Constraints that change between calls invalidate the simple period story — if the legal set shrinks mid-cycle, the solver must reconcile used-value tracking with the new set (tool-dependent corner).
class pkt;
randc bit [1:0] id; // intent: use each id once before repeating
rand bit [7:0] data;
endclass
pkt p = new();
initial begin
// Intent: 4 packets, ids 0..3 each exactly once. Looks right...
repeat (4) begin
void'(p.randomize()); // advances id cycle: OK so far
if (p.data == 0)
void'(p.randomize()); // re-roll for data — but this ALSO
// consumes an id slot! The cycle
// advances and one id is "burned"
send(p);
end
// Result: sent ids may be e.g. 1,0,2,1 — a value repeated and a
// value missing, despite randc. The cycle itself never repeated;
// we just discarded one of its elements.
endWhat the solver does: it has no idea you discarded a result. Each randomize() deals the next permutation element; the re-roll consumed id=3 (say) and you never sent it. The fix is to re-roll only the offending field — p.randomize(data) with a field list (covered in the randomize() lesson) leaves id untouched, or constrain data so re-rolls are unnecessary.
Interview angle
The canonical question: “Generate all values of an N-bit field exactly once, in random order.” The expected first answer is randc:
class walker;
randc bit [3:0] val; // 16 calls → 16 distinct values, random order
endclass
walker w = new();
initial begin
repeat (16) begin
void'(w.randomize());
$display("%0d", w.val); // permutation of 0..15
end
endStrong candidates then volunteer the limits before being asked: (1) it only works within one object's consecutive calls — any extra randomize() burns a slot; (2) width is implementation-limited, so for a 32-bit space you instead shuffle an explicit list; (3) the cycle reshuffles after exhaustion, so call 17 may repeat call 16's value. The fallback they want to hear for wide fields:
// Wide-field alternative: explicit shuffle, no randc width limit
int unsigned vals[];
vals = new[1024];
foreach (vals[i]) vals[i] = i;
vals.shuffle(); // random permutation, exactly once each
foreach (vals[i]) use_value(vals[i]);Rapid follow-ups to be ready for
“Can two consecutive randc values be equal?” — Yes, exactly at a cycle boundary; never within a cycle.
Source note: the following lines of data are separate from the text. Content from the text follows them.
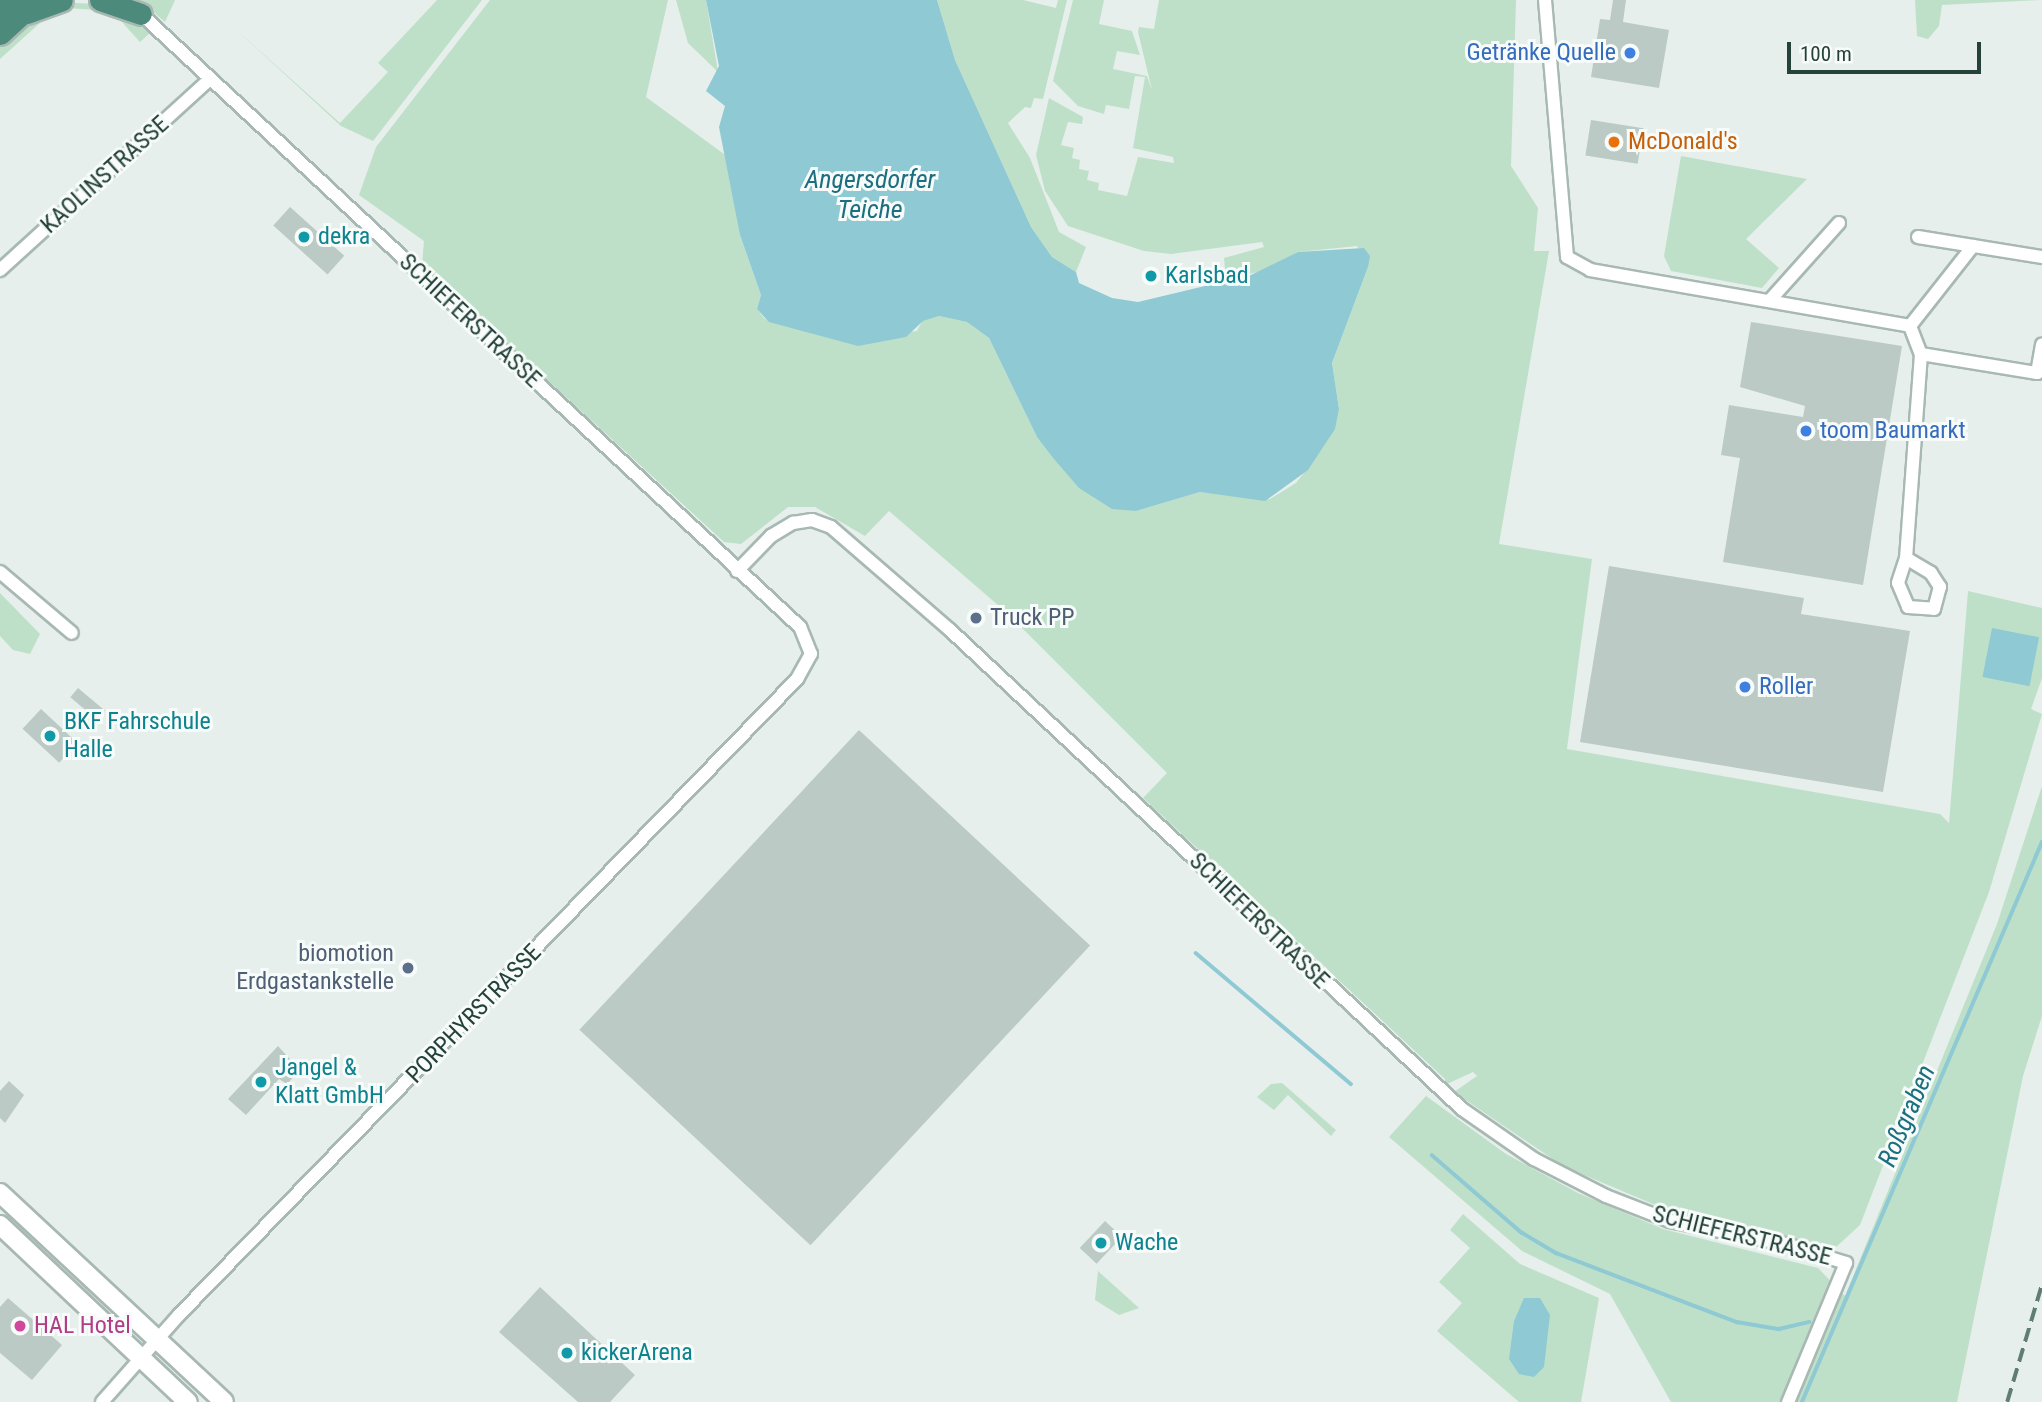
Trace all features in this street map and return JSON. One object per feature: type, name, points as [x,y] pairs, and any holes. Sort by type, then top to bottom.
[{"type":"highway","points":[[0,34],[17,8],[37,0]]},
{"type":"highway","points":[[0,11],[62,0]]},
{"type":"highway","points":[[100,0],[136,7]]},
{"type":"main road","points":[[0,1192],[224,1402]]},
{"type":"main road","points":[[0,1225],[188,1402]]},
{"type":"street","points":[[1545,0],[1567,257],[1590,270],[1771,299],[1910,326]]},
{"type":"street","name":"SCHIEFERSTRASSE","points":[[136,7],[210,79],[800,627],[811,654]]},
{"type":"street","name":"KAOLINSTRASSE","points":[[0,270],[210,79]]},
{"type":"street","points":[[1771,299],[1839,223]]},
{"type":"street","points":[[1919,237],[2042,257]]},
{"type":"street","points":[[1910,326],[1973,246]]},
{"type":"street","points":[[1906,558],[1921,354],[1910,326]]},
{"type":"street","points":[[1921,354],[2037,373],[2042,344]]},
{"type":"street","name":"SCHIEFERSTRASSE","points":[[737,571],[771,536],[793,523],[813,520],[831,527],[950,630],[1462,1109],[1534,1159],[1619,1201],[1670,1221],[1785,1244],[1846,1263],[1788,1402]]},
{"type":"street","points":[[0,572],[72,633]]},
{"type":"street","name":"PORPHYRSTRASSE","points":[[102,1402],[157,1341],[797,679],[811,654]]},
{"type":"green space","points":[[139,0],[175,0],[165,22]]},
{"type":"green space","points":[[437,0],[482,0],[373,141],[341,126],[231,25],[340,123],[388,72],[378,63]]},
{"type":"green space","points":[[490,0],[668,0],[646,97],[728,157],[740,235],[761,295],[757,309],[765,319],[840,340],[917,331],[922,321],[939,316],[967,322],[989,338],[1037,437],[1136,511],[1200,492],[1270,499],[1296,483],[1317,456],[1339,409],[1332,363],[1368,267],[1357,246],[1298,252],[1267,270],[1226,279],[1224,258],[1264,247],[1262,242],[1171,254],[1144,251],[1068,226],[1045,191],[1036,155],[1049,98],[1083,117],[1082,124],[1068,122],[1061,145],[1074,148],[1072,158],[1080,160],[1079,169],[1089,171],[1087,180],[1099,183],[1098,190],[1127,196],[1138,157],[1174,163],[1173,157],[1133,148],[1145,77],[1135,76],[1129,109],[1106,105],[1104,114],[1078,106],[1053,81],[1073,0],[1104,0],[1099,24],[1132,31],[1140,55],[1117,51],[1113,69],[1147,76],[1152,90],[1138,32],[1139,27],[1154,29],[1159,0],[1516,0],[1511,166],[1538,208],[1534,251],[1549,251],[1499,544],[1592,559],[1567,749],[1940,814],[1949,823],[1968,591],[2042,608],[2042,678],[2031,709],[2042,714],[1989,892],[1860,1225],[1835,1248],[1679,1215],[1563,1166],[1454,1092],[1477,1076],[1473,1072],[1445,1085],[1445,1079],[1143,798],[1167,773],[1006,612],[889,511],[865,536],[815,507],[788,507],[741,544],[724,542],[422,265],[424,241],[359,195],[376,147]]},
{"type":"green space","points":[[676,0],[706,0],[718,72],[688,43]]},
{"type":"green space","points":[[937,0],[1023,0],[1056,8],[1058,0],[1067,0],[1043,99],[1034,98],[1031,108],[1025,107],[1008,123],[1030,158],[1059,232],[1086,247],[1076,272],[1052,257],[1031,227],[955,60]]},
{"type":"green space","points":[[1915,0],[2040,0],[1942,5],[1939,26],[1928,39],[1917,36]]},
{"type":"green space","points":[[62,4],[99,4],[132,18],[150,33],[140,42],[112,11],[66,8],[52,12],[0,59],[0,42],[20,25]]},
{"type":"green space","points":[[1681,156],[1807,179],[1746,239],[1779,268],[1762,288],[1671,271],[1664,256]]},
{"type":"green space","points":[[0,593],[40,634],[30,654],[13,650],[0,636]]},
{"type":"green space","points":[[2042,786],[2042,1016],[2023,1076],[1957,1402],[1671,1402],[1610,1294],[1522,1251],[1389,1137],[1426,1096],[1506,1154],[1578,1193],[1663,1229],[1818,1268],[1845,1296],[1997,924]]},
{"type":"green space","points":[[1282,1083],[1336,1130],[1331,1136],[1288,1095],[1274,1110],[1257,1097],[1271,1084]]},
{"type":"green space","points":[[1463,1214],[1520,1264],[1599,1298],[1581,1402],[1519,1402],[1437,1331],[1462,1303],[1439,1282],[1470,1248],[1450,1230]]},
{"type":"green space","points":[[1098,1271],[1139,1308],[1119,1315],[1095,1300]]},
{"type":"water","name":"Angersdorfer Teiche","points":[[706,0],[937,0],[955,60],[1031,227],[1052,257],[1076,272],[1079,283],[1112,298],[1138,302],[1251,275],[1298,252],[1364,248],[1370,256],[1368,267],[1332,363],[1339,409],[1335,429],[1308,470],[1265,501],[1200,492],[1136,511],[1112,509],[1079,488],[1054,459],[1037,437],[989,338],[967,322],[939,316],[923,321],[906,337],[858,346],[769,322],[757,309],[761,295],[740,235],[719,127],[725,106],[706,91],[719,66]]},
{"type":"water","points":[[1992,628],[2039,637],[2030,686],[1982,677]]},
{"type":"water","points":[[1524,1298],[1540,1298],[1550,1315],[1544,1367],[1534,1377],[1519,1374],[1509,1359],[1514,1321]]},
{"type":"building","name":"Getränke Quelle","points":[[1613,0],[1626,0],[1623,22],[1669,30],[1659,88],[1591,77],[1600,19],[1610,20]]},
{"type":"building","name":"McDonald's","points":[[1591,120],[1643,128],[1638,164],[1585,156]]},
{"type":"building","name":"dekra","points":[[290,207],[344,256],[328,274],[273,226]]},
{"type":"building","name":"toom Baumarkt","points":[[1751,322],[1902,346],[1863,585],[1723,562],[1740,458],[1721,455],[1729,405],[1803,417],[1805,406],[1740,387]]},
{"type":"building","name":"Roller","points":[[1609,566],[1804,598],[1801,614],[1910,631],[1883,792],[1580,742]]},
{"type":"building","name":"BKF Fahrschule Halle","points":[[78,688],[105,710],[97,720],[70,697]]},
{"type":"building","name":"BKF Fahrschule Halle","points":[[41,709],[78,743],[59,763],[23,729]]},
{"type":"building","points":[[859,730],[1090,946],[810,1245],[579,1030]]},
{"type":"building","name":"Jangel & Klatt GmbH","points":[[278,1046],[300,1070],[287,1084],[279,1079],[246,1115],[228,1099]]},
{"type":"building","points":[[9,1081],[24,1095],[5,1123],[0,1118],[0,1091]]},
{"type":"building","name":"Wache","points":[[1105,1221],[1122,1237],[1097,1264],[1080,1248]]},
{"type":"building","name":"kickerArena","points":[[540,1287],[635,1375],[610,1402],[578,1402],[499,1332]]},
{"type":"building","name":"HAL Hotel","points":[[8,1298],[62,1345],[32,1380],[0,1353],[0,1307]]},
{"type":"waterway","name":"Roßgraben","points":[[1802,1402],[2042,842]]},
{"type":"waterway","points":[[1196,953],[1351,1084]]},
{"type":"waterway","points":[[1432,1155],[1521,1232],[1556,1253],[1737,1322],[1779,1329],[1809,1322]]},
{"type":"railway","points":[[2007,1402],[2042,1284]]},
{"type":"place","name":"Getränke Quelle","points":[[1630,53]]},
{"type":"place","name":"McDonald's","points":[[1614,142]]},
{"type":"place","name":"dekra","points":[[304,237]]},
{"type":"place","name":"Karlsbad","points":[[1151,276]]},
{"type":"place","name":"toom Baumarkt","points":[[1806,431]]},
{"type":"place","name":"Truck PP","points":[[976,618]]},
{"type":"place","name":"Roller","points":[[1745,687]]},
{"type":"place","name":"BKF Fahrschule Halle","points":[[50,736]]},
{"type":"place","name":"biomotion Erdgastankstelle","points":[[408,968]]},
{"type":"place","name":"Jangel & Klatt GmbH","points":[[261,1082]]},
{"type":"place","name":"Wache","points":[[1101,1243]]},
{"type":"place","name":"HAL Hotel","points":[[20,1326]]},
{"type":"place","name":"kickerArena","points":[[567,1353]]}]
“Can you put dist on a randc variable?” — No; weighting contradicts the once-per-cycle contract, it is a compile error.
“Are randc variables solved with or after rand variables?” — Before; randc has an implicit solve-before over rand.
“Do two objects share a randc cycle?” — No; cycle state is per variable per object.
Key takeaways
rand = independent uniform draw each call; randc = random permutation dealt one value per call, reshuffled when exhausted.
randc period = number of LEGAL values under current constraints, and duplicates can occur only across a cycle boundary.
randc variables are solved before rand variables and cannot take dist weights; width is implementation-limited (LRM minimum 8 bits).
Every randomize() call advances every randc cycle in that object — re-rolling for another field burns permutation slots.
Common pitfalls
Using randc on wide fields (>16–32 bits) — tools error out or silently degrade; use an explicit shuffle() instead.
Expecting all-values-once across multiple objects — cycle state is per object, not global.
Re-randomizing an object in a loop and assuming the randc field still covers everything sent — discarded calls burn cycle slots.
Putting dist on a randc field — illegal, and conceptually contradictory.
Assuming call N+1 differs from call N — at a cycle boundary the same value can appear twice in a row.